**AUSGANGSTEXT**
Wir haben in den Sommermonaten nichts Wesentliches an unserer Strategie geändert. Eine Ausnahme bilden unsere Positionen in isländischen Kronen und rumänischen Lei, die wir aufgrund der positiven Kursentwicklung aufgelöst haben. Beide Länder weisen hohe Überschüsse in der Leistungsbilanz auf, die Währungen haben aufgewertet. Wir sehen nicht mehr viel Spielraum für weitere Aufwertungen, da diese Überschüsse auf etwas wackligen Beinen stehen.

Die Staatsanleihen der Euro-Kernländer (Deutschland, Frankreich, Niederlande) machen etwa 35% des Portfolios aus. Wir halten bewusst keine italienischen und spanischen Anleihen. Wir erwarten zwar nicht, dass eines dieser Länder die Währungsunion in nächster Zeit verlässt, glauben aber nicht, dass die damit verbundenen Risiken hinreichend entlohnt werden.

Wir halten an unserem High-Yield-Anteil von 12% des Portfolios fest. Dabei geht es um langjährige Positionen, die wir halten, da wir an die individuellen Unternehmen glauben. Wir denken nicht, dass es in den betreffenden Branchen zu einem deutlichen Anstieg der Zahlungsausfälle kommen wird. Auch wenn wir davon ausgehen, dass die Renditeaufschläge gegenüber Staatsanleihen zumindest aus historischer Sicht sehr eng sind, sind wir zuversichtlich für die langfristigen Wirtschaftsaussichten in Europa. Wir haben unsere Investments in hochverzinslichen Anleihen allerdings nicht erhöht, da viele der Neuemissionen in diesem Bereich relativ teuer sind.

**DATENSATZAUSZUG**
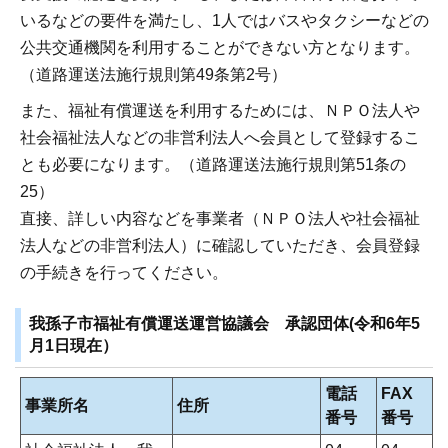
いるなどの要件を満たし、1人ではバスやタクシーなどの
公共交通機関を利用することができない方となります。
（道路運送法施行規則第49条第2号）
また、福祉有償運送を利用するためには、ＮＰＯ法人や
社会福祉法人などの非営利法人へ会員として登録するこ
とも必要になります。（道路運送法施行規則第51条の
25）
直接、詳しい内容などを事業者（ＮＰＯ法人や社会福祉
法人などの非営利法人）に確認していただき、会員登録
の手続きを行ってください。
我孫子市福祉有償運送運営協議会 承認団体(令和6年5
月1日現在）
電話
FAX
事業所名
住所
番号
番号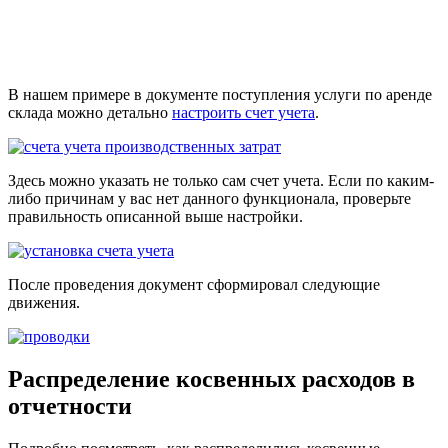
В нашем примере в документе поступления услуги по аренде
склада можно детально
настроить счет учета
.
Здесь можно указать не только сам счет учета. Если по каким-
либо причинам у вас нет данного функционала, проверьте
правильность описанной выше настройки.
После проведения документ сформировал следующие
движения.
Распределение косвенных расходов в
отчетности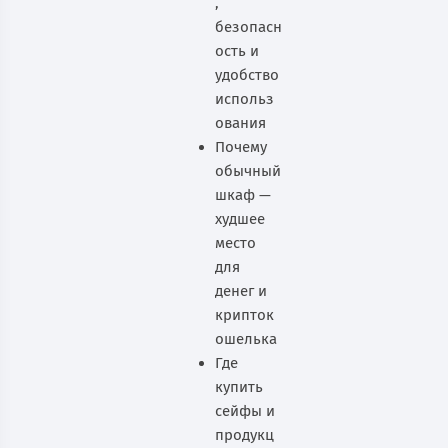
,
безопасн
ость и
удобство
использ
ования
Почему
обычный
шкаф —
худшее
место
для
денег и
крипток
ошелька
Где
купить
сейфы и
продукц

**AUFGABEN**
1: Welche Länder nennt der Ausgangstext in Klammern als Euro-Kernländer?
2: Gib aus dem Ausgangstext die Passage von „Wir haben in“ bis einschließlich „wackligen Beinen stehen.“ wortgetreu wieder.

**LÖSUNGEN**
1: Deutschland, Frankreich, Niederlande

2:
Wir haben in den Sommermonaten nichts Wesentliches an unserer Strategie geändert. Eine Ausnahme bilden unsere Positionen in isländischen Kronen und rumänischen Lei, die wir aufgrund der positiven Kursentwicklung aufgelöst haben. Beide Länder weisen hohe Überschüsse in der Leistungsbilanz auf, die Währungen haben aufgewertet. Wir sehen nicht mehr viel Spielraum für weitere Aufwertungen, da diese Überschüsse auf etwas wackligen Beinen stehen.